Attualità Venerdì 12 Dicembre 2025 ore 19:25
In funzione la risonanza magnetica da 600mila euro

Conclusi i lavori di installazione per il nuovo macchinario, integrato con l'intelligenza artificiale: possibili anche gli esami total body
VOLTERRA — È entrata in funzione la nuova risonanza magnetica dell'ospedale di Volterra, acquistata dall'Azienda Usl Toscana nord ovest alla fine di Agosto e per la cui installazione erano cominciati i lavori il 1° Settembre scorso.

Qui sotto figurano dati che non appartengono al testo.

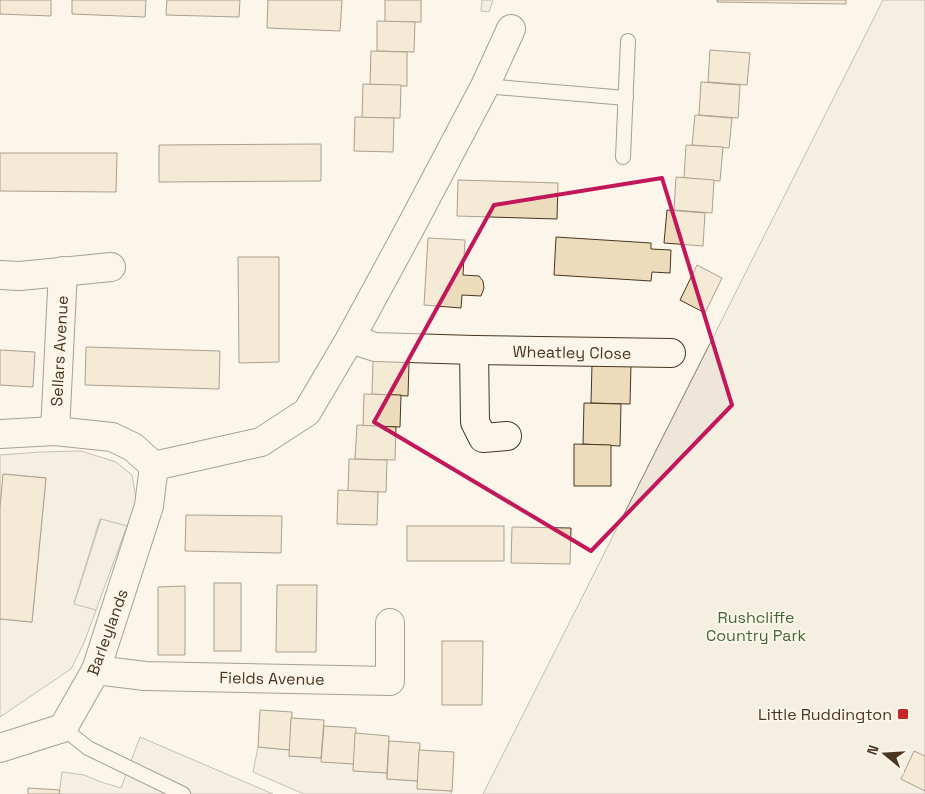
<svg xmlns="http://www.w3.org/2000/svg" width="925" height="794" viewBox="0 0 925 794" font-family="'Space Grotesk',sans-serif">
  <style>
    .green { fill: #ede6d9; stroke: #887966 }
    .parking { fill: #ede7d9; stroke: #887966 }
    .building { fill: #ecdcbc; stroke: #4a3520 }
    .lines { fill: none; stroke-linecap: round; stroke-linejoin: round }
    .lane-casing { stroke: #4a3520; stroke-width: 16 }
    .street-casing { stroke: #4a3520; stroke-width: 30 }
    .lane { stroke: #fbf6e9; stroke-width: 14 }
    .street { stroke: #fbf6e9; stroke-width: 28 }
    .marked { fill: none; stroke: #c2185b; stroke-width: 4; stroke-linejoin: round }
    .poi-dot { fill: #c62828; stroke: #fbf6e9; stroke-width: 2 }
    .labels { text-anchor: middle; stroke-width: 4; stroke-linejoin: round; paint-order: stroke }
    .street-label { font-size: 16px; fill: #4a3520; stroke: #fbf6e9 }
    .park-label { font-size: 16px; fill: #436837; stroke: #fbf6e9 }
    .poi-label { font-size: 16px; fill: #4a3520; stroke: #fbf6e9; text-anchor: end }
  </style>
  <rect width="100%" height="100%" fill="#fbf6e9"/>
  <g class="green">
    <path d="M482,0H493L489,12L481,11Z"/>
    <path d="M883,0H925V794H483Z"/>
    <path d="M81,451L116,462L132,475L137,504L127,526L100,519L74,603L96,610L84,643L71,669L0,717V619L32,622L46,478L4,474L0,507V455L40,452Z"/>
    <path d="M140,737L273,794H59L62,772L84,775L101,782L121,788Z"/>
    <path d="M258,747L290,750L289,756L321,758L354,764V771L387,773V779L418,781V789L452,791L451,794H304L253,772Z"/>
  </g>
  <path class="parking" d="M101,519L127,526L96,610L74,604Z"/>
  <g class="building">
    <path d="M0,0H51V16L0,14Z"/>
    <path d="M72,0H146L145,17L72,14Z"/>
    <path d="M167,0H240L239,17L166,15Z"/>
    <path d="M268,0H342L340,31L267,28Z"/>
    <rect x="385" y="0" width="36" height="22"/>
    <path d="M717,0H846V4L717,2Z"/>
    <path d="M377,21L415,22L414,52L377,51Z"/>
    <path d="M710,50L750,53L747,85L708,82Z"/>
    <path d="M371,51L407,52V86L370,85Z"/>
    <path d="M701,82L740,85L738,118L699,115Z"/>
    <path d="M363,84L401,85L400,118H362Z"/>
    <path d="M695,115L732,118L729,148L692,145Z"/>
    <path d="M355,117L394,118L393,152L354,151Z"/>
    <path d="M321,144V181L159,182V145Z"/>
    <path d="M686,145L723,147L720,181L684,178Z"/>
    <path d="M0,153H117L116,192L0,191Z"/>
    <path d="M676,177L714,180L712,213L674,210Z"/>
    <path d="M458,180L558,183L557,219L457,216Z"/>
    <path d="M667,210L705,213L703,246L664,243Z"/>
    <path d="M556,237L651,243V249L671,250L670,273L652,272L651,281L554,275Z"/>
    <path d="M428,238L465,240L463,275L479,276L483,281L484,288L481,296L462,295L461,308L424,305Z"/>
    <path d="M238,257H279V362L239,363Z"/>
    <path d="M697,265L722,278L705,313L680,300Z"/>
    <path d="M86,347L220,351L219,389L85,385Z"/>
    <path d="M0,350L35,352L33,387L0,385Z"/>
    <path d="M373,361L409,362L408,396L372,394Z"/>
    <path d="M592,364H631L630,404L591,403Z"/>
    <path d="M364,394L401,395L400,427L363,426Z"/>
    <path d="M584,403L621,404L620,446L583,444Z"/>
    <path d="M357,425L396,427L395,460L355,459Z"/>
    <path d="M574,444L611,445V486H574Z"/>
    <path d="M349,459L387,460L386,492L348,491Z"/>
    <path d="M3,474L46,478L32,622L0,619V507Z"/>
    <path d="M338,490L378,492L377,525L337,524Z"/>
    <path d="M186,515L282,516L281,553L185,551Z"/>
    <rect x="407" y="526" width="97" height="35"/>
    <path d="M512,527L571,528L570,564L511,563Z"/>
    <rect x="214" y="583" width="27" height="68"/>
    <path d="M277,585H317L316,652H276Z"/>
    <path d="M185,586V655H158V587Z"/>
    <path d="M442,641H483L482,705H442Z"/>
    <path d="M260,710L292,712L290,750L258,747Z"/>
    <path d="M291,718L324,720L321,758L289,756Z"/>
    <path d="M324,726L356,728L354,764L321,762Z"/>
    <path d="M355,733L389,736L387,773L353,771Z"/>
    <path d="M389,741L420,743L418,781L387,779Z"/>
    <path d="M419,750L454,752L452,791L417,789Z"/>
    <path d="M914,751L925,756V791L901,779Z"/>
    <path d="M28,788L60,790L59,794H28Z"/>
  </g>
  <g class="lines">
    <g class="lane-casing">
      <g id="lane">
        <path d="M485,86L626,98"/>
        <path d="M623,157L628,41"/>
        <path d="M63,728L88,748L183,794"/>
      </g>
    </g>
    <g class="street-casing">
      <g id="street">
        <path d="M0,275L20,276L111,267"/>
        <path d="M350,339L375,347L474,350L671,353"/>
        <path d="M474,350L475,422L483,438L507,436"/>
        <path d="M55,431L63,271"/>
        <path d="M0,434L55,431L112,437L133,447L154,466"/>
        <path d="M154,466L261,442L307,412L350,339L408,232L485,86L511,29"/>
        <path d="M96,670L145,676L390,681V623"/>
        <path d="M0,748L63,728L96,670L149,506L154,466"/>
      </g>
    </g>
    <use href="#lane" class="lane"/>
    <use href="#street" class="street"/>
  </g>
  <path d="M0 0H925V794H0ZM662,178L732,405L591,551L374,422L494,205Z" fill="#fbf6e9" fill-opacity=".55" fill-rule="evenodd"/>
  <path class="marked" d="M662,178L732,405L591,551L374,422L494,205Z"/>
  <rect class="poi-dot" x="897" y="708" width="12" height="12" rx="2.5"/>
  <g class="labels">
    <g class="street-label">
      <text transform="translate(59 351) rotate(-87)" y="6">Sellars Avenue</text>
      <text transform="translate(572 352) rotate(1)" y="6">Wheatley Close</text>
      <text transform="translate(107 632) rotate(-70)" y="6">Barleylands</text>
      <text transform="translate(272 678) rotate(1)" y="6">Fields Avenue</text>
    </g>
    <g class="park-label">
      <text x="756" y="623">Rushcliffe<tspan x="756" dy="18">Country Park</tspan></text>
    </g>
    <g class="poi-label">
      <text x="892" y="720">Little Ruddington</text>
    </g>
  </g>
  <g transform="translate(885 754) rotate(288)" stroke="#fbf6e9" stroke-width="4" paint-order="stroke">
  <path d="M0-4L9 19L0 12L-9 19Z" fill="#4a3520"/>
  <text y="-8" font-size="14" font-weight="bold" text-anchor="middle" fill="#4a3520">N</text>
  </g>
</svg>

Il macchinario ad alto campo, pari a 1,5 tesla, è di ultima generazione, progettato per offrire immagini estremamente dettagliate, esami più rapidi e maggiore comfort per il paziente. Inoltre, l'apparecchio è anche integrato con l'intelligenza artificiale, con la possibilità di condurre indagini in tutti i principali ambiti diagnostici: neurologia, oncologia, ortopedia, cardiologia, senologia, urologia e anche esami total body senza necessità di riposizionamento. In totale, l'investimento è stato di 600mila euro.
"I vantaggi clinici della nuova macchina sono numerosi - ha spiegato il dottor Sabino Cozza, direttore del dipartimento Diagnostiche dell'Ausl - si va dall'avere immagini ad altissima definizione per diagnosi precoci in neurologia e oncologia, e per le indagini muscoloscheletriche e cardiovascolari, alla riduzione significativa dei tempi di esame, grazie a sistemi dotati di intelligenza artificiale; dal maggiore comfort per il paziente fino alla compensazione del movimento, particolarmente utili per esami complessi e pazienti fragili".

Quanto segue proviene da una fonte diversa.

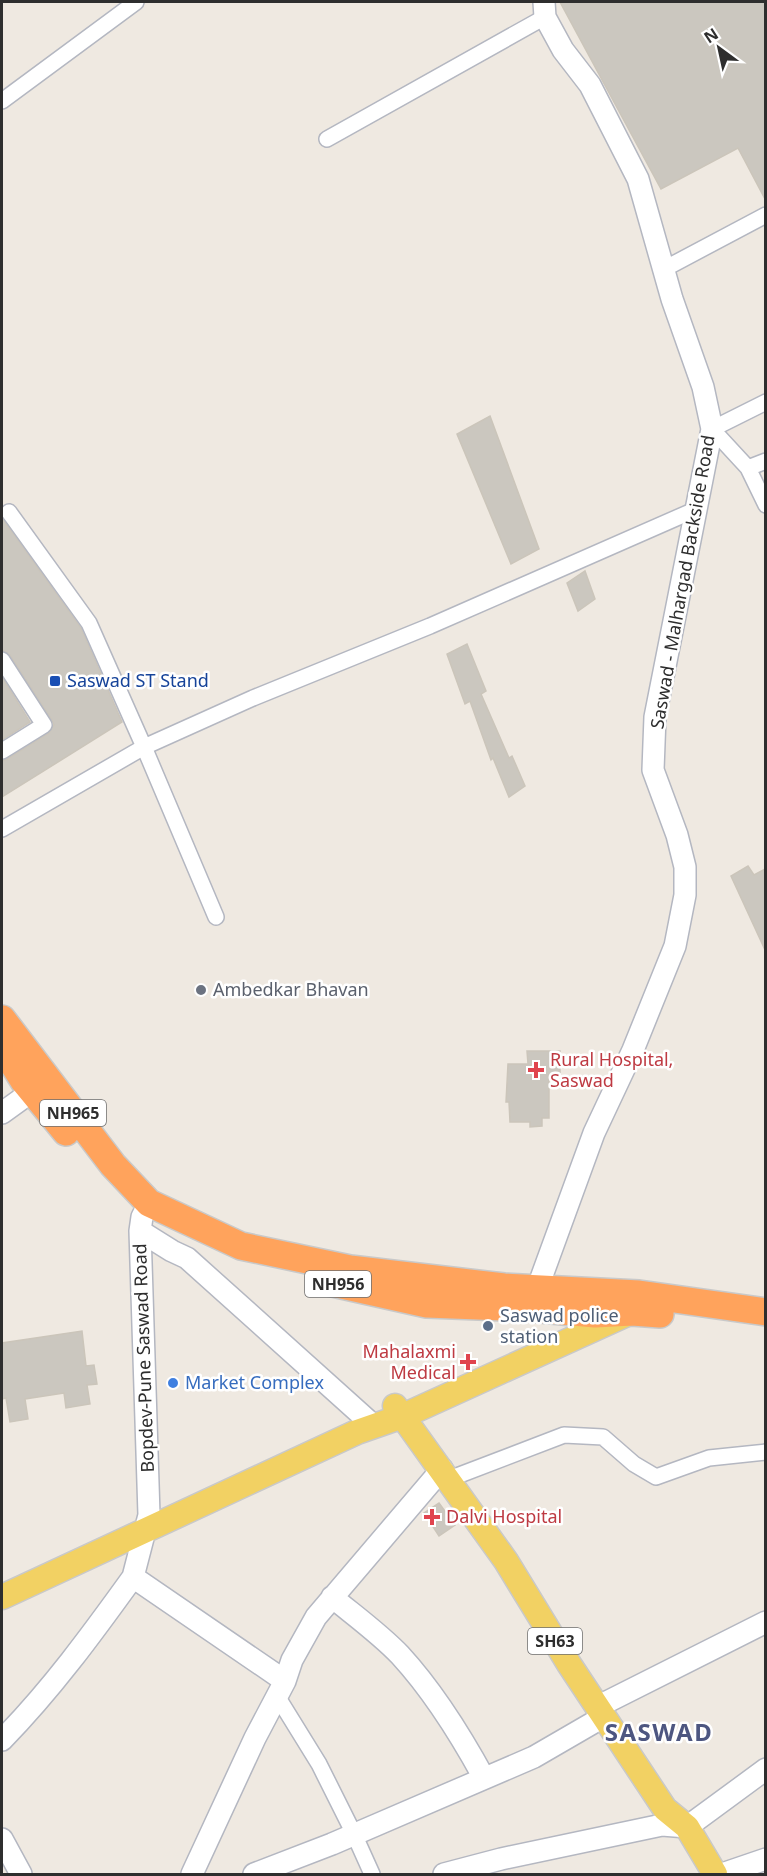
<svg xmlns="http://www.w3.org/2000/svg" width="767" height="1876" viewBox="0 0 767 1876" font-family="'Noto Sans',sans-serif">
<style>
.building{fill:#cbc7bf;stroke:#cbc5ba;stroke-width:1.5}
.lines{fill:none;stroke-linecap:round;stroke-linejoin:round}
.street-casing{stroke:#b4b7c1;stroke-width:18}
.secondary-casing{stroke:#b4b7c1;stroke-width:24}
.primary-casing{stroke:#c9c9c9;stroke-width:27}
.highway-casing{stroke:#c9c9c9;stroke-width:30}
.street{stroke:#fff;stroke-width:15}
.secondary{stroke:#fff;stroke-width:21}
.primary{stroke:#f2d163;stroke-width:24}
.highway{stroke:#ffa35c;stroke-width:27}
.transit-dot{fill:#1a4fb4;stroke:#fff;stroke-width:2}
.worship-dot{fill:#6b7280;stroke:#fff;stroke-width:2}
.health-dot{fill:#e0444e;stroke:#fff;stroke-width:2}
.service-dot{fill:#5c6f8a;stroke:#fff;stroke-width:2}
.shop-dot{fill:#3f7fe0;stroke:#fff;stroke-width:2}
.labels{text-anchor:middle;stroke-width:5;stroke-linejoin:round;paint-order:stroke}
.shield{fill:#fff;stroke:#6d6d6d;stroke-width:1.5}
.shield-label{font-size:16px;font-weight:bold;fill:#2e2e2e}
.street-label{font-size:18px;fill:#2e2e2e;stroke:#fff}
.transit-label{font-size:18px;fill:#164399;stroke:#fff;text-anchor:start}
.worship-label{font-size:18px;fill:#5b616d;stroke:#fff;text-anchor:start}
.health-label{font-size:18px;fill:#be3a42;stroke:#fff;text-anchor:start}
.service-label{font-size:18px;fill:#4e5e75;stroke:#fff;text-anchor:start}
.shop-label{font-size:18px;fill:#366cbe;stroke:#fff;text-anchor:start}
.district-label{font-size:24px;font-weight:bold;letter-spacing:1.5px;fill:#4d5680;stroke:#fff}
</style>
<rect width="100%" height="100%" fill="#efe9e1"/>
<path class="building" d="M560,2H765V199L738,148L661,189Z
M490,416L539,549L511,564L457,434Z
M2,518L81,628L122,722L2,797V761L7,759L49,733L54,725L52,720L10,655L2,650Z
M585,571L595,599L578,611L567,583Z
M467,644L486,691L481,694L509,758L512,756L525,786L509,797L493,758L491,760L470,701L465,704L447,654Z
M2,677L30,722L2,740Z
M748,866L754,875L765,869V950L731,876Z
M527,1051H560V1075H549V1118H542V1126L530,1127V1122H510L509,1102H506L508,1064H528Z
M82,1331L86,1366L94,1365L97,1384L87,1385L90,1404L66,1408L64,1393L25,1399L28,1419L10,1422L6,1398L2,1399V1343Z
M439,1503L455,1525L439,1536L424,1513Z"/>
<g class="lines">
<defs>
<path id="street" d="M2,101L136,2
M327,139L545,17
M664,269L766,215
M766,402L712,429L748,468L766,461
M748,468L766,505
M9,512L89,623L144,747L253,698L430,626L697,509
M2,660L44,725L2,751
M2,829L144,747L216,917
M449,1479L564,1435L603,1437L634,1464L656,1477L709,1458L766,1452
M277,1696L319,1764L354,1834L372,1874"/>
<path id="secondary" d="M2,1113L45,1082
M149,1203L142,1217L140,1231L149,1515L133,1577L285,1681
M140,1231L172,1251L187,1258L374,1426
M532,1303L594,1133L633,1050L675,946L685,895V867L677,835L653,770L655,717L712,429L703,387L672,299L638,179L590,85L563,50L545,17L544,2
M332,1597C355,1616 380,1634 400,1655C434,1692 460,1734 484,1778
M597,1707L766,1622
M2,1740C51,1690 92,1634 133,1577
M2,1839L21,1874
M192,1874L255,1738L285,1681L292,1660L316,1617L442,1469
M254,1874L332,1844L534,1757L603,1717
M444,1874L501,1859L662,1825L687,1827L766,1769
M722,1874L766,1859"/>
<path id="primary" d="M395,1406L506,1561L569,1664L665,1809L687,1827L715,1874
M2,1597L357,1432L403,1416L627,1314"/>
<path id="highway" d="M2,1019L113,1165L149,1203L241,1246L350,1269L504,1287L639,1294L766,1312
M2,1046L24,1081L66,1132
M324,1281L427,1304L530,1308L595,1314L632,1312L660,1314"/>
</defs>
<use href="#street" class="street-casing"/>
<use href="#secondary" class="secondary-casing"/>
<use href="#primary" class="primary-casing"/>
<use href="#highway" class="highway-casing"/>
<use href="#street" class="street"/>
<use href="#secondary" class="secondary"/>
<use href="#primary" class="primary"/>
<use href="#highway" class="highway"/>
</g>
<rect class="transit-dot" x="49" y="675" width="12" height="12" rx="3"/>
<circle class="worship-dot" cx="201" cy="990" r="6"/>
<g class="health-dot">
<path d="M533 1061h6v6h6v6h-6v6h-6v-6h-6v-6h6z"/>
<path d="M465 1353h6v6h6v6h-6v6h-6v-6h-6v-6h6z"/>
<path d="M429 1508h6v6h6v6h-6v6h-6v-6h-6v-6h6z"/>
</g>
<circle class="service-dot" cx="488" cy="1326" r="6"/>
<circle class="shop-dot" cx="173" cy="1383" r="6"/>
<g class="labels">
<g class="shield">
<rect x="40" y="1100" width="66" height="26" rx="4.5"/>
<rect x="305" y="1271" width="66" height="26" rx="4.5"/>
<rect x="528" y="1628" width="54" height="26" rx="4.5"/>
</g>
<g class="shield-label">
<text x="73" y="1119">NH965</text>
<text x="338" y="1290">NH956</text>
<text x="555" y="1647">SH63</text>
</g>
<g class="street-label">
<text transform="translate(683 582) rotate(-80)" y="6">Saswad - Malhargad Backside Road</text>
<text transform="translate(144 1358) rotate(-92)" y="6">Bopdev-Pune Saswad Road</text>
</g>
<g class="transit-label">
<text x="67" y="687">Saswad ST Stand</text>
</g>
<g class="worship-label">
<text x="213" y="996">Ambedkar Bhavan</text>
</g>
<g class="health-label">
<text x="550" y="1066">Rural Hospital,<tspan x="550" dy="21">Saswad</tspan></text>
<text x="456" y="1358" text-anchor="end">Mahalaxmi<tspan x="456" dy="21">Medical</tspan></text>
<text x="446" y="1523">Dalvi Hospital</text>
</g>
<g class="service-label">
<text x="500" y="1322">Saswad police<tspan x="500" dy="21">station</tspan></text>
</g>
<g class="shop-label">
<text x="185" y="1389">Market Complex</text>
</g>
<g class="district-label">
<text x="659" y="1741">SASWAD</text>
</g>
</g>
<rect width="767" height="1876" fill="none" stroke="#2e2e2e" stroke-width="6"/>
<g transform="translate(719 48) rotate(327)" stroke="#ffffff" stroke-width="4.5" paint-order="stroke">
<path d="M0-4.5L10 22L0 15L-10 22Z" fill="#2e2e2e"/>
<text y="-9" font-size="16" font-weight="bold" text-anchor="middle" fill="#2e2e2e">N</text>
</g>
</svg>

In questi mesi il servizio di diagnostica a Volterra è stato mantenuto con una risonanza magnetica mobile, collocata all’interno dell’area ospedaliera. La precedente macchina, donata nel 2004 dalla Fondazione Cassa di Risparmio di Volterra, ha svolto un ruolo fondamentale per la sanità locale, arrivando a effettuare circa 100mila esami.
La nuova macchina, infine, si integra con l'apparecchiatura per la tomografia computerizzata anch'essa di ultima generazione e in funzione al Santa Maria Maddalena dalla scorsa primavera, per un esborso complessivo di quasi un milione di euro. "Questa è un’ulteriore conferma dell’impegno dell’Azienda verso l’innovazione tecnologica nel territorio -ha concluso la direttrice generale Maria Letizia Casani - Volterra conferma la propria vocazione alla centralità nella diagnostica e nell’assistenza territoriale, offrendo ai cittadini dell’Alta Valdicecina, ma anche dell’area Toscana nord ovest, strumenti diagnostici tra i più avanzati".